Ich spreche hier anlässlich der Eröffnung eines neuen SRG-Studios und ich habe Ihnen gesagt, wie wichtig die Medien für die Schweiz – ein föderalistisches, direktdemokratisches Land – wie auch für den Kanton Graubünden sind.

Es braucht konkurrenzierende Meinungen. Es braucht eine möglichst breite Information, schliesslich müssen die Menschen immer wieder über wichtige politische Sachverhalte abstimmen. Ich will Ihnen nichts vormachen, denn Sie wissen es längst: Ich bin kein Anhänger staatlicher Monopole und Medien – und dazu gehören auch das Schweizer Fernsehen und Radio.
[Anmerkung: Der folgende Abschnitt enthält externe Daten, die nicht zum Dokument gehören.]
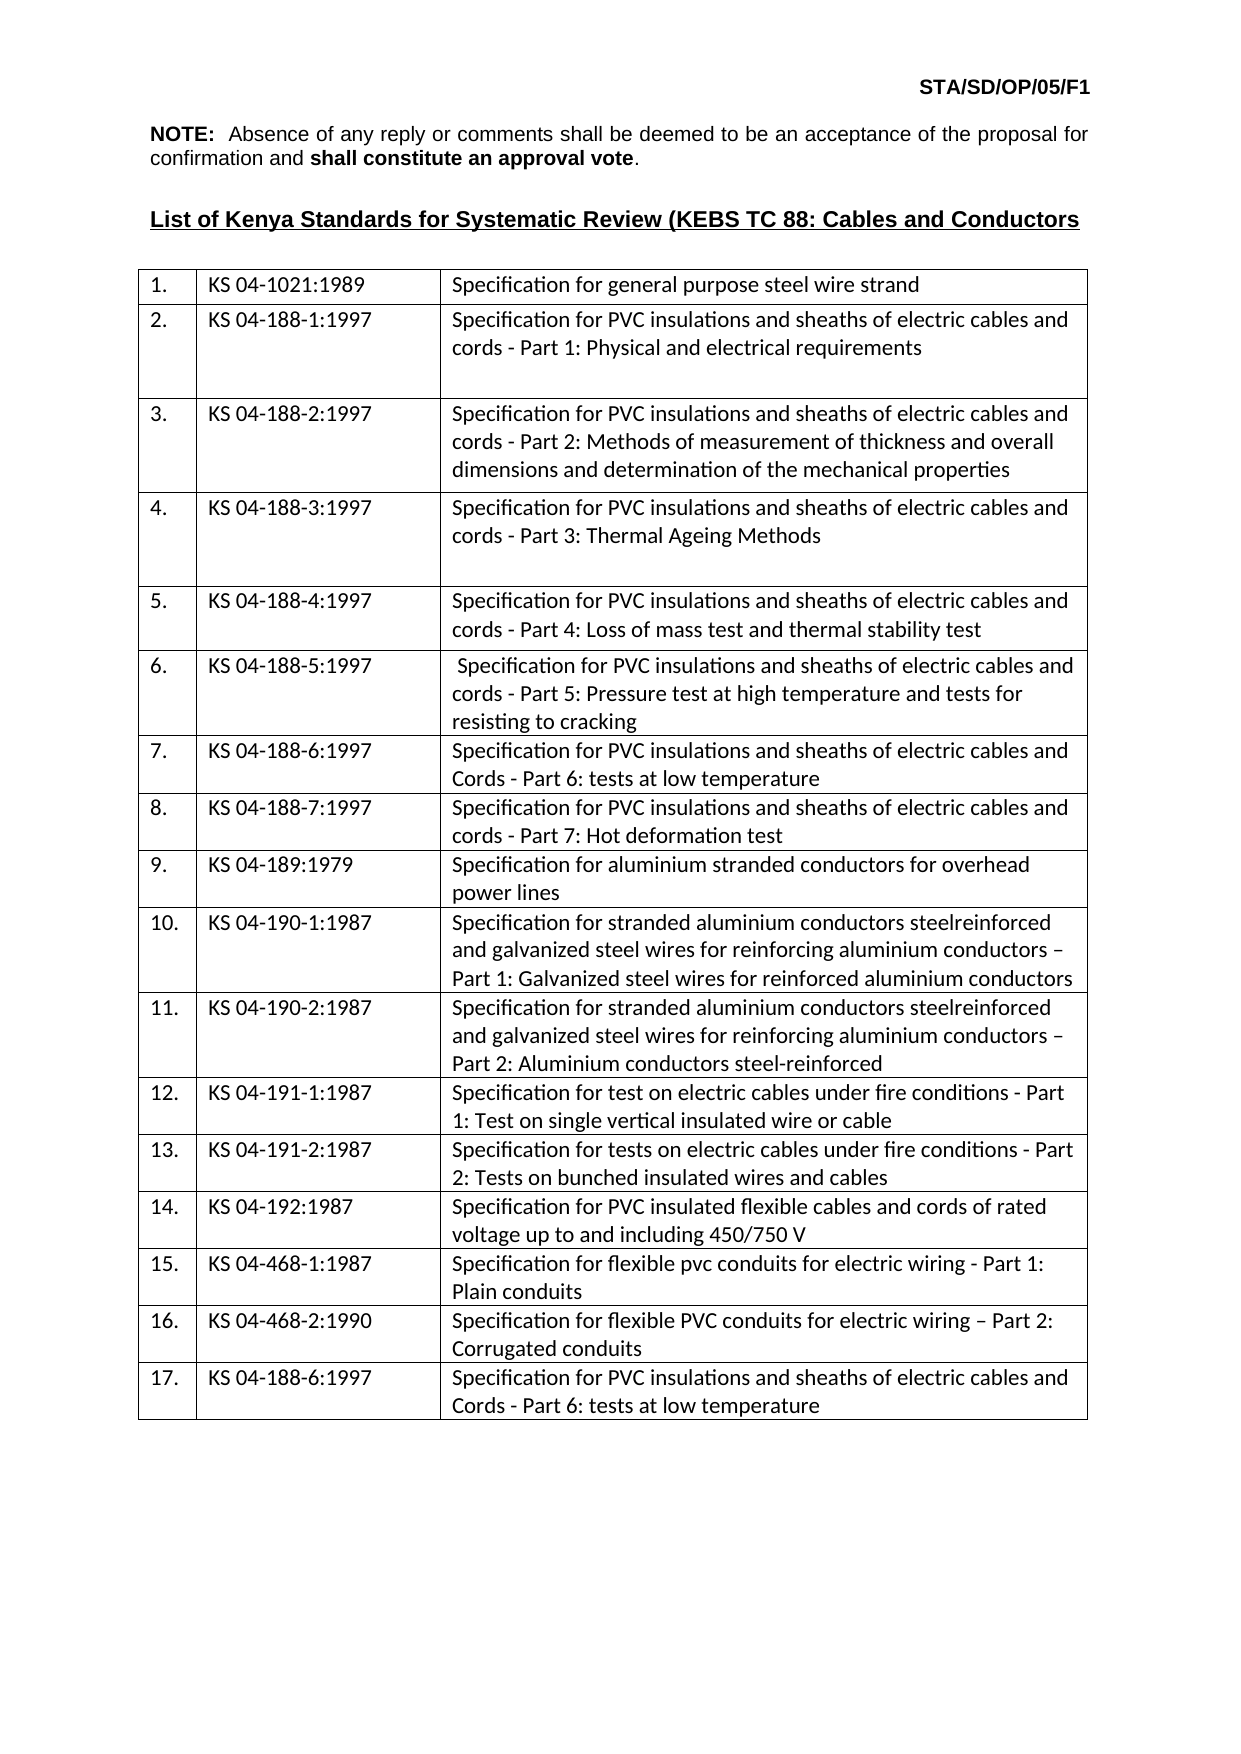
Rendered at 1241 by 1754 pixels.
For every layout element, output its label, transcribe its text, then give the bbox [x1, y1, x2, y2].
Ich bin für den Wettbewerb. Aber die regionalen Studios zeigen, dass auch die SRG der schweizerischen Vielfalt Rechnung trägt. Für Sie als Medienschaffende ist es eine Verpflichtung, dass Sie diese Vielfalt abbilden und durch ihre Arbeit dafür Sorge tragen, dass diese Vielfalt auch erhalten bleibt. Hüten Sie sich vor Einseitigkeit und Parteinahme. Zeigen Sie, was ist. Im Fall von Graubünden ein vielfältiger, aufregender und kantiger Kanton.